The bar chart above is a good starting point, but a few things could be improved. To begin with, the order of the values is random. The easiest way to fix this is to sort the data alphabetically on the party categories or biggest to smallest on seats won. The latter is the best choice. I’ll use .sort() method.

(df
 .sort('Seats_Won')
 .plot.barh(x='Party')
 )


If I was doing exploratory data analysis, or making a quick plot to show a colleague, I might stop at this point. But there is still plenty of room for improvement. For instance, the axis labels are the variable names in our dataframe, which is better than no labels, but are usually too brief or jargon-laden for a wider audience. A good plot can be interpreted clearly with as little supporting information as possible — remember that a reader’s eye will be drawn to a large, colorful figure and ignore the paragraphs of text you’ve written describing the full context.

I’m going to turn to Matplotlib to make the additional improvements. However, since polars dataframes are incompatible with matplotlib, I’ll have to convert the dataframe to a pandas one using .to_pandas() Then I’ll rename the x-axis and y-axis labels with .set_xlabel() and .set_ylabel() respectively and increase the font sizes.

Also, following convention, I’ve colored the bars with their respective party colors. I’ve also added a title and a caption indicating the source of the data; these wouldn’t normally be included in an academic publication but are a great idea for a plot that might be copied out of context.

df_pandas = df.sort('Seats_Won').to_pandas()
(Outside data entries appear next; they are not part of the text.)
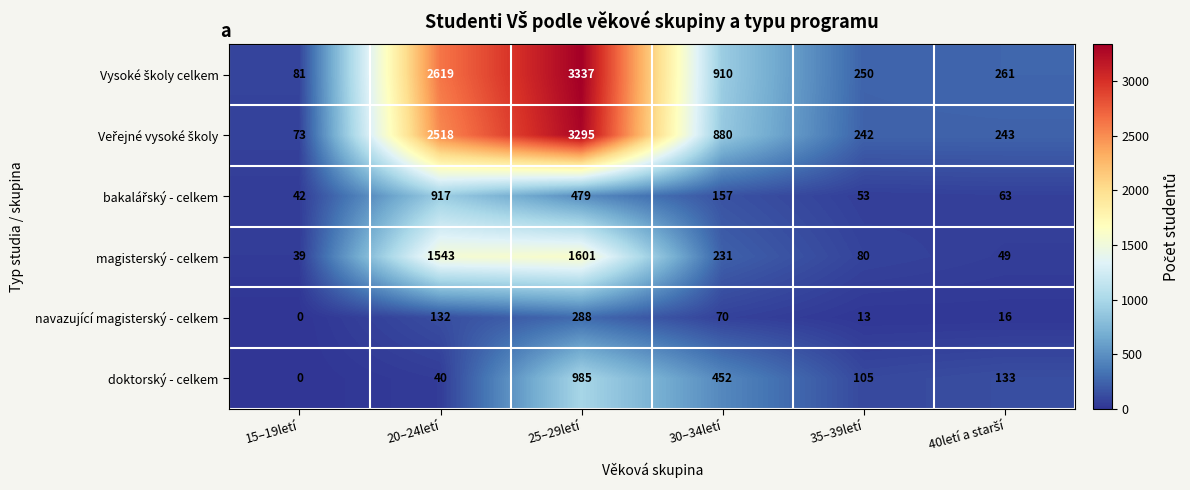

The value of navazující magisterský - celkem at 35–39letí is 19. True or false?

False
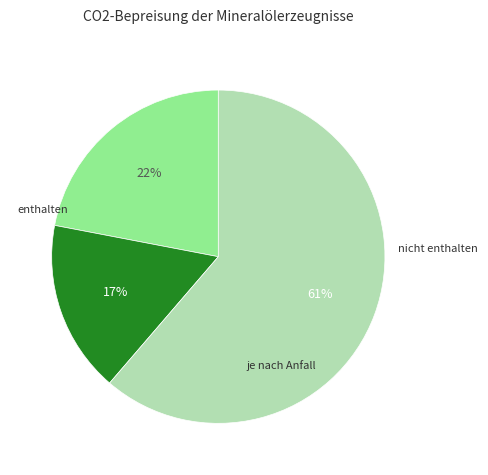

Is there a majority slice in this chart?

Yes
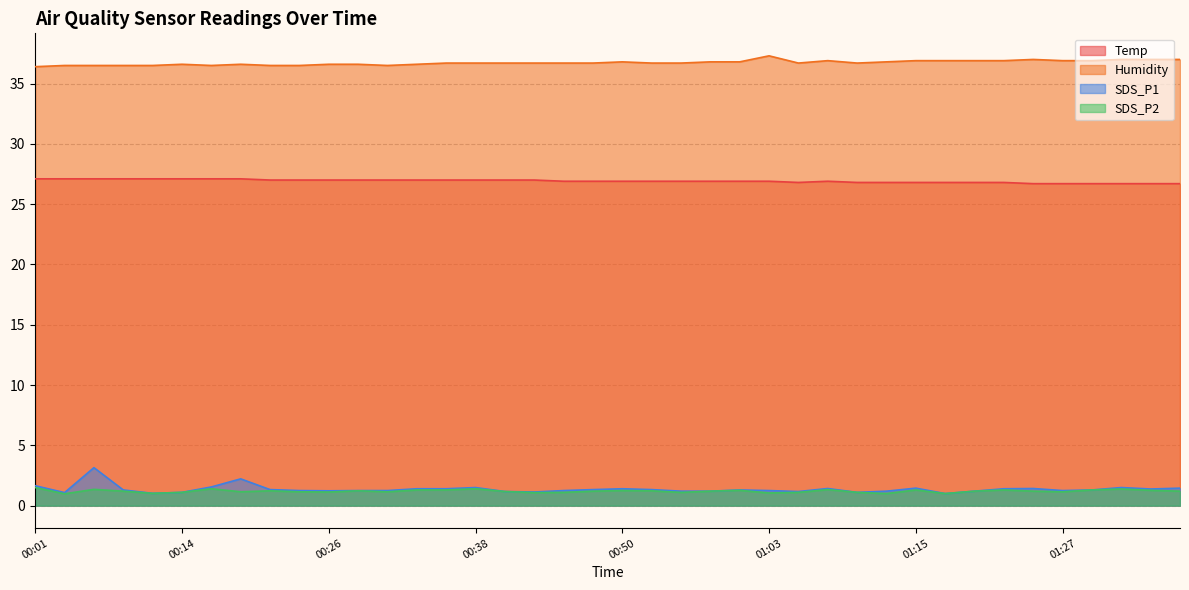

Which category has the highest value in the Humidity series?

01:03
from matplotlib import pyplot as plt
plt.rc('font', size=7)

fig, ax = plt.subplots(figsize=(6,4), facecolor='#F8F8FF', dpi=120)
ax.spines[['left','top','right']].set_visible(False) #turn off all spines
ax.set_facecolor('#F8F8FF')

ax.barh('Party', 'Seats_Won', data=df_pandas, color=['#808080', "#10C25B", "#006644", "#0047AB", "#DE3533"])
ax.set_ylabel('Party', fontdict={'size':10})
ax.set_xlabel('Number of seats won', fontdict={'size':10}, labelpad=5)
ax.xaxis.grid(linestyle='--')
fig.suptitle('Victorian election 2018 lower house results', fontsize=13, weight=800, y=.93)
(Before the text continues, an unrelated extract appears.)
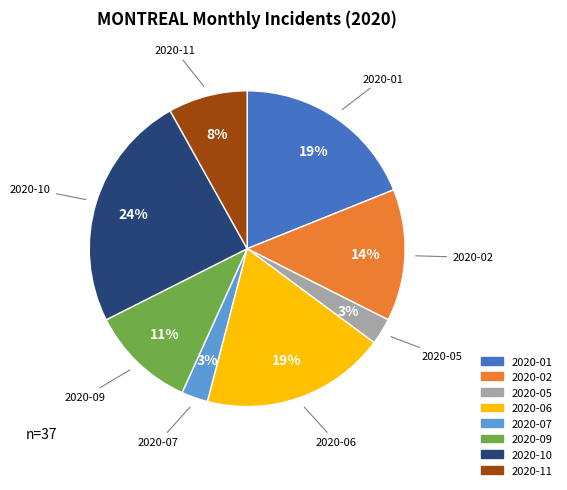

What percentage is the 2020-05 slice, to the nearest percent?

3%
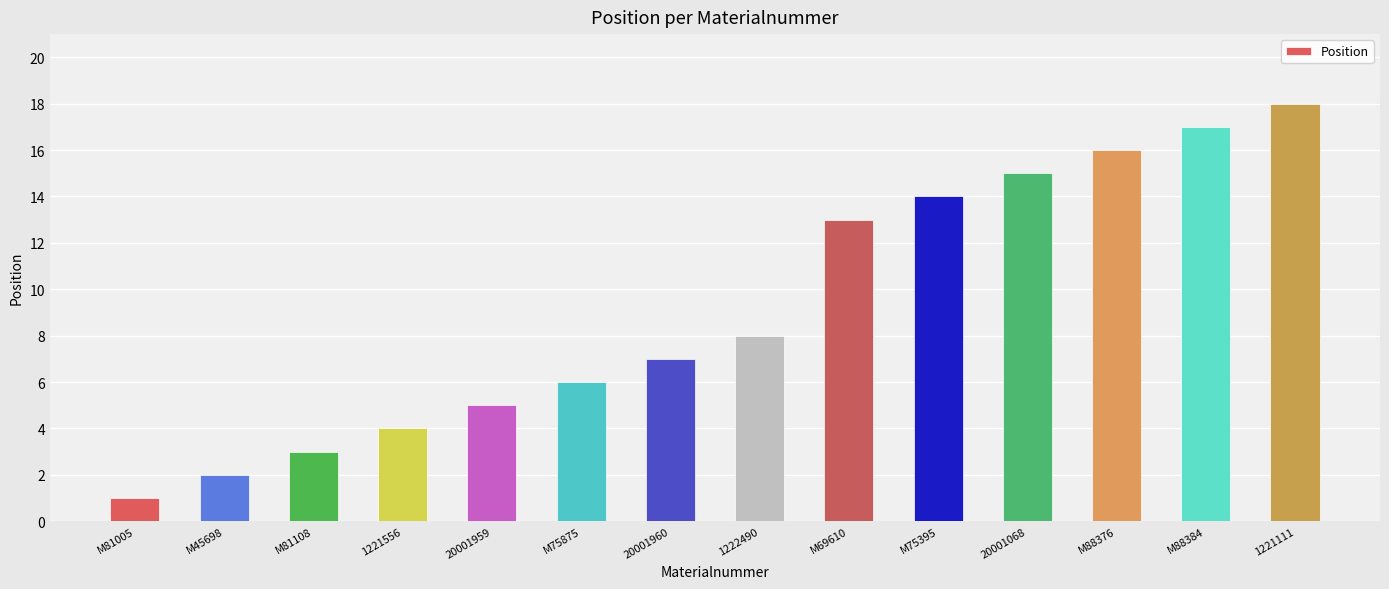

Reading right to left, what are all the values shown in this chart?

18	17	16	15	14	13	8	7	6	5	4	3	2	1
# Adding the vertical line
ax.axvline(x=44, ymin=0, ymax=0.8, color='k', linestyle='--', linewidth=1.5)

# Adding the text to the right of the vertical line
ax.text(44 + 1, 3, 'majority of\nparliament', ha='left', va='center', fontsize=9, color='k')
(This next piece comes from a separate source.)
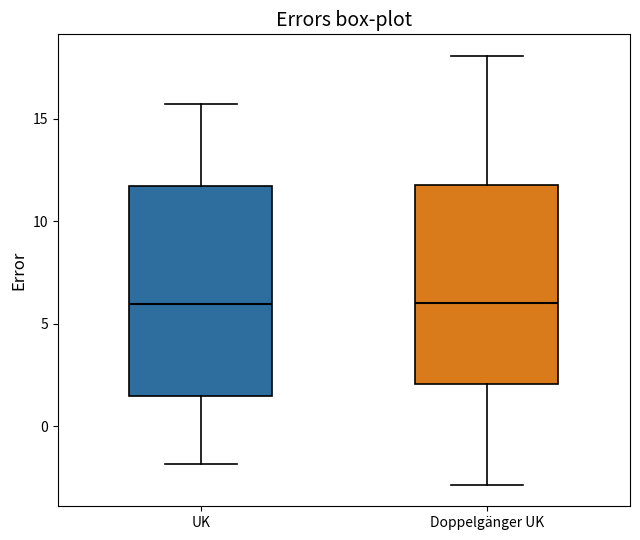

Reading left to right, read every box against the y-axis: the position of its median line, the range the box covers, and the ends of its whiskers. The values are not printed on the chart, so give them approximately, as read against the axis.

UK: median 6.0, box 1.5 to 11.5, whiskers -2.0 to 15.5
Doppelgänger UK: median 6.0, box 2.0 to 12.0, whiskers -3.0 to 18.0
fig.text(0.804, -0.05, 'Data source: Victorian Electoral Commission', ha='right', fontsize=8, va='bottom')
plt.show();


Now you see that this chart is more informative than the pie chart above!

Tips with additional improvements

axvline() creates the vertical line between 40 and 50.

xaxis.grid() adds vertical grid lines to the chart.

ax.text() adds the words “majority of par…” on the right of vertical line.

fig.text() adds the caption showing the data source.

Finally, another good option for representing this data is a line with a point at the end called the lollipop chart. The point draws the eye to the end of the line, which is the actual value being represented. You can create this using ax.hlines() and ax.plot()Below is the resulting chart.

# Colors for each party
colors = ['#808080', '#10C25B', '#006644', '#0047AB', '#DE3533']

plt.rc('font', size=7)

fig, ax = plt.subplots(figsize=(6,4), facecolor='#F8F8FF', dpi=120)
ax.spines[['left', 'top', 'right']].set_visible(False)  # turn off all spines
ax.set_facecolor('#F8F8FF')

# Plotting the lollipop chart
y = df_pandas['Party']
x = df_pandas['Seats_Won']

for i in range(len(x)):
    ax.hlines(y[i], 0, x[i], color=colors[i], linestyle='-', linewidth=4)  # lines
    ax.plot(x[i], y[i], 'o', color=colors[i], ms=8)  # circles at the end

ax.set_ylabel('Party', fontdict={'size': 10})
ax.set_xlabel('Number of seats won', fontdict={'size': 10}, labelpad=5)
ax.xaxis.grid(linestyle='--')
fig.suptitle('Victorian election 2018 lower house results', fontsize=13, weight=800, y=0.93)

# Removing y-axis tick marks and reducing the gap between tick labels and the y-axis
ax.tick_params(axis='y', which='both', length=0)  # Remove tick marks
ax.yaxis.set_tick_params(pad=-5)  # Reduce the gap between tick labels and the y-axis

fig.text(0.804, -0.05, 'Data source: Victorian Electoral Commission', ha='right', fontsize=8, va='bottom')
plt.show()


This post was a re-creation of Cameron Patrick’s original post where he used the R programming language and ggplot2.